Risparmio economico La maggioranza delle persone, nel momento in cui decide di sostituire la propria caldaia (o più in generale per la realizzazione di impianto di riscaldamento), è ancora piuttosto titubante sulla scelta di installare una caldaia a condensazione rispetto ad una tradizionale. Questi dubbi scaturiscono in parte dal fatto che non se ne conoscono, in maniera corretta ed approfondita, le proprietà e le qualità, ma soprattutto a causa del costo che risulta essere più elevato rispetto ad una caldaia tradizionale. Il risparmio economico di una caldaia a condensazione è invece reale e tangibile nel corso del tempo, assicurando infatti minori consumi nell’ordine del 15-20% nell’utilizzo di acqua calda fino a 80°C, che salgono fino al 20-30% nell’utilizzo di acqua calda fino ai 60°. Le massime prestazioni tuttavia si ottengono a carico parziale, ovvero con impianti che funzionano a basse temperature (dai 30° ai 50°C), con un risparmio economico che può raggiungere anche il 40% rispetto alle caldaie tradizionali. E’ evidente quindi che, a fronte di una spesa iniziale superiore, si ottiene un risparmio distribuito nel tempo. Inoltre, per una corretta valutazione dei costi, è importante considerare le eventuali agevolazioni fiscali previste dalla legge e disponibili nel periodo in cui si intende effettuare l’acquisto. Il risparmio economico può essere inoltre ulteriormente incrementato, sia impiegando una serie di piccoli accorgimenti, sia integrando l’impianto con altre forme di produzione di energia, come ad esempio i pannelli solari termici o anche un sistema a pannelli radianti. L’abbinamento con un impianto a pannelli radianti (ovvero i pannelli a soffitto, le serpentine a pavimento o a parete) permette infatti di generare un sistema integrato che consente di mantenere una temperatura costante in tutta l’abitazione, riducendo notevolmente i consumi. La combinazione tra una caldaia a condensazione ed un impianto a pannelli solari termici, che solitamente garantisce un risparmio medio tra il 25% ed il 30%, si concretizza in un risparmio complessivo di circa il 60%.

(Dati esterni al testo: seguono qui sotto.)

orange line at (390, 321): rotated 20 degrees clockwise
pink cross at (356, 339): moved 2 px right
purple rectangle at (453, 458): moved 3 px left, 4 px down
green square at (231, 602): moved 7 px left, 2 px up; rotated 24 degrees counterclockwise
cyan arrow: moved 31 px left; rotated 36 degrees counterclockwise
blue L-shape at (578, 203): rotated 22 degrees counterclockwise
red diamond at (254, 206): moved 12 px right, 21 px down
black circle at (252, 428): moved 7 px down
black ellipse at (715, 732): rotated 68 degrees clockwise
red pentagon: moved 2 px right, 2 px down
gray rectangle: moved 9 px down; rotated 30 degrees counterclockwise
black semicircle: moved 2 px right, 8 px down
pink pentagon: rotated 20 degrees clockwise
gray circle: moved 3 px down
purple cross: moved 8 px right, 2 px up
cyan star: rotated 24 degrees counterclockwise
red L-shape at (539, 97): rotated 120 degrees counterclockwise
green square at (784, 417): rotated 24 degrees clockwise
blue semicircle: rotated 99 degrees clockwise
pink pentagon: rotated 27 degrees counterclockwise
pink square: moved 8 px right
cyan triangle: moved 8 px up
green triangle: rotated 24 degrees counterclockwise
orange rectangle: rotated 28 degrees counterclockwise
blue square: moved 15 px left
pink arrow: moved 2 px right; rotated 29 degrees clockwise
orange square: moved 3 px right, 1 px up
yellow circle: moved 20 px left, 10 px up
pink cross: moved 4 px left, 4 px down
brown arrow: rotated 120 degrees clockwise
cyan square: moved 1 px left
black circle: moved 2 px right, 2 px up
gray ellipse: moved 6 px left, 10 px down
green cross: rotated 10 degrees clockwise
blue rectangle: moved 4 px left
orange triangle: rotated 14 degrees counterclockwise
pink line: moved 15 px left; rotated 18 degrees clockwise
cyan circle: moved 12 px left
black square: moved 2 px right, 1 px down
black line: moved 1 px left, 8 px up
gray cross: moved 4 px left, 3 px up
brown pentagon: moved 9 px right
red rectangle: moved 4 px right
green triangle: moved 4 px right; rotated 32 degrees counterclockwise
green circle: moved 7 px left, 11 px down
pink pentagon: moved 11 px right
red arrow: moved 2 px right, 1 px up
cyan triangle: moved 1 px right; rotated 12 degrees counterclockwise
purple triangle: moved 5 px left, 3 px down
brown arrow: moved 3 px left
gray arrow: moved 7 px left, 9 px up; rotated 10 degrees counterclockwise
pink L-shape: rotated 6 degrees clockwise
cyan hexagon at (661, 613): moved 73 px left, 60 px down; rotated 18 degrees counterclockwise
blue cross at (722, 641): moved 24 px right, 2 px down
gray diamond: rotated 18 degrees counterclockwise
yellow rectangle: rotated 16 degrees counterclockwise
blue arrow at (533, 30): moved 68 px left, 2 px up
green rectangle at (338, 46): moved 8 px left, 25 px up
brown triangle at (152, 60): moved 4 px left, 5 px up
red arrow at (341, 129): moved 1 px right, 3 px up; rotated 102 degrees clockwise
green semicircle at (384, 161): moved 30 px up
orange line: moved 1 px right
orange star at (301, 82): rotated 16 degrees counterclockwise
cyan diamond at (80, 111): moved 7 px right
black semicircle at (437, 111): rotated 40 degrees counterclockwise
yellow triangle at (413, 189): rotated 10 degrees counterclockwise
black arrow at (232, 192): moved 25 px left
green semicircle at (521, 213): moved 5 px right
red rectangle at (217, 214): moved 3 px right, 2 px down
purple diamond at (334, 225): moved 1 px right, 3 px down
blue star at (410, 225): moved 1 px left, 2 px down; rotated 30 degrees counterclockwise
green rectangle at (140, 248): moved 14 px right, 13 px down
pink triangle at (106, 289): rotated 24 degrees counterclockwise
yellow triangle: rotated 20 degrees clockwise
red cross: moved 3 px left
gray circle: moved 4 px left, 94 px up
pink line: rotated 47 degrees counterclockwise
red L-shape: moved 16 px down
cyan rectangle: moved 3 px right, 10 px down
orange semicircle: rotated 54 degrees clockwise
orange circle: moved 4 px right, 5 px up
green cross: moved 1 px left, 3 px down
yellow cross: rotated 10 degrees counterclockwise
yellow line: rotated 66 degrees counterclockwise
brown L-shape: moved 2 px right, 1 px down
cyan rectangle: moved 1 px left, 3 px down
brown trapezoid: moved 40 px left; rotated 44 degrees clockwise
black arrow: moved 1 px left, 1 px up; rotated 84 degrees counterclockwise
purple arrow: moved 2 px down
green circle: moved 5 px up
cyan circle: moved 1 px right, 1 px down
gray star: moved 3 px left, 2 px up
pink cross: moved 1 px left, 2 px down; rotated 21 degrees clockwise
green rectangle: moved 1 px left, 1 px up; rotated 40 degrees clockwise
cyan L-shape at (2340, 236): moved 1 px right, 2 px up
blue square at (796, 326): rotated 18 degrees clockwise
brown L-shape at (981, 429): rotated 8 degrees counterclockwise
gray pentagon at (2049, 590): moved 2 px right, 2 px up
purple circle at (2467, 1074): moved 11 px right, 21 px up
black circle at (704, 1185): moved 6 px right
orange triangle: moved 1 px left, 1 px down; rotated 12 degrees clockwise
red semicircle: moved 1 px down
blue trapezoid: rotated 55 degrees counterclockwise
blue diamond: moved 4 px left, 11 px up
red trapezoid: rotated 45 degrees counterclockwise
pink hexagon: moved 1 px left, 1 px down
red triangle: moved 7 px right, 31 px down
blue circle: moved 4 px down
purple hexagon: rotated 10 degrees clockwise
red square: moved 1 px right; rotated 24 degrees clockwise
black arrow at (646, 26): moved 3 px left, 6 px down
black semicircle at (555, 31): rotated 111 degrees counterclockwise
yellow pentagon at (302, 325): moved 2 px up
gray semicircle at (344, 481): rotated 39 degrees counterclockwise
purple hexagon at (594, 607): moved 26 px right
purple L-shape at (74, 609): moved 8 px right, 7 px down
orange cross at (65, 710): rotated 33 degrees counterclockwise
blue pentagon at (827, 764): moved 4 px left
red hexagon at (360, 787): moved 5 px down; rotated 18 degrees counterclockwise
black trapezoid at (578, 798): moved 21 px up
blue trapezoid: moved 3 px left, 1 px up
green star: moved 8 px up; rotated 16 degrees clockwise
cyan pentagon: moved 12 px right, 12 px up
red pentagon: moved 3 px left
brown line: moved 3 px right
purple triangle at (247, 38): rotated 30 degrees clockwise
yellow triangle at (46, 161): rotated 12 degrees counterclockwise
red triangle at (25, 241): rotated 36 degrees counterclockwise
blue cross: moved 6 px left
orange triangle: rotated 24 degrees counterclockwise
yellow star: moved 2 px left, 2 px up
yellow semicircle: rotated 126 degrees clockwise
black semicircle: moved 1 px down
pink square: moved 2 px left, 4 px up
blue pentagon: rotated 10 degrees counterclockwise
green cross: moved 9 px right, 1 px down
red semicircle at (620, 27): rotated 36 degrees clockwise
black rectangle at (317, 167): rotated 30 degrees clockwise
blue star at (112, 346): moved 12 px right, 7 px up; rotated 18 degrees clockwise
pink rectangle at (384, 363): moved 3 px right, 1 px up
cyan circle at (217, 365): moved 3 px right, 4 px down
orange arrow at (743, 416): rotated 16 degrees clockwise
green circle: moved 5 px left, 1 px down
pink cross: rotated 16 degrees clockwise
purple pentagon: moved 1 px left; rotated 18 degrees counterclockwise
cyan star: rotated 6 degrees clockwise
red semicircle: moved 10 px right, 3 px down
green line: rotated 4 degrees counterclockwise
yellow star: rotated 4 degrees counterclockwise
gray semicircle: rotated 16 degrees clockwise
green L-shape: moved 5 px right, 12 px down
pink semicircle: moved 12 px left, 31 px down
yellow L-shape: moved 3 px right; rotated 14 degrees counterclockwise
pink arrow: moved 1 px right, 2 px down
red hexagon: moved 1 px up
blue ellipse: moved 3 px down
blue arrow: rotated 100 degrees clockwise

Riduzione dell’inquinamento L’inquinamento ambientale è un problema sempre più diffuso ed anche le più moderne tecnologie sono sempre più orientate alla risoluzione dello stesso. Purtroppo, anche gli impianti di riscaldamento generano inquinamento. Le caldaie tradizionali, infatti, producono gas particolari, causati dalla combustione delle fonti energetiche, producendo anidride carbonica e ossidi di azoto (quest’ultimi costituiti da monossido di azoto e biossido di azoto). L’anidride carbonica crea uno dei problemi più gravi, in termini di cambiamenti climatici: l’effetto serra; mentre gli ossidi di azoto sono particolarmente dannosi per l’apparato respiratorio, oltre a generare piogge acide, creando ingenti alterazioni delle acque e del suolo. L’innovazione tecnologica delle caldaie a condensazione favorisce una notevole riduzione di emissioni di questi gas, con conseguente riduzione dell’inquinamento ambientale. L’inquinamento prodotto dalle caldaie a condensazione viene infatti ridimensionato proprio grazie alla raccolta ed allo smaltimento della condensa (contenente acidi), che viene eliminata attraverso la rete fognaria, nel caso di ambientazioni domestiche. Mentre, per ambienti più ampi, vengono inseriti appositi impianti di smaltimento, generalmente due: uno per eliminare la condensa prodotta dalla caldaia, e l’altro per eliminare quella proveniente dallo scarico dei fumi.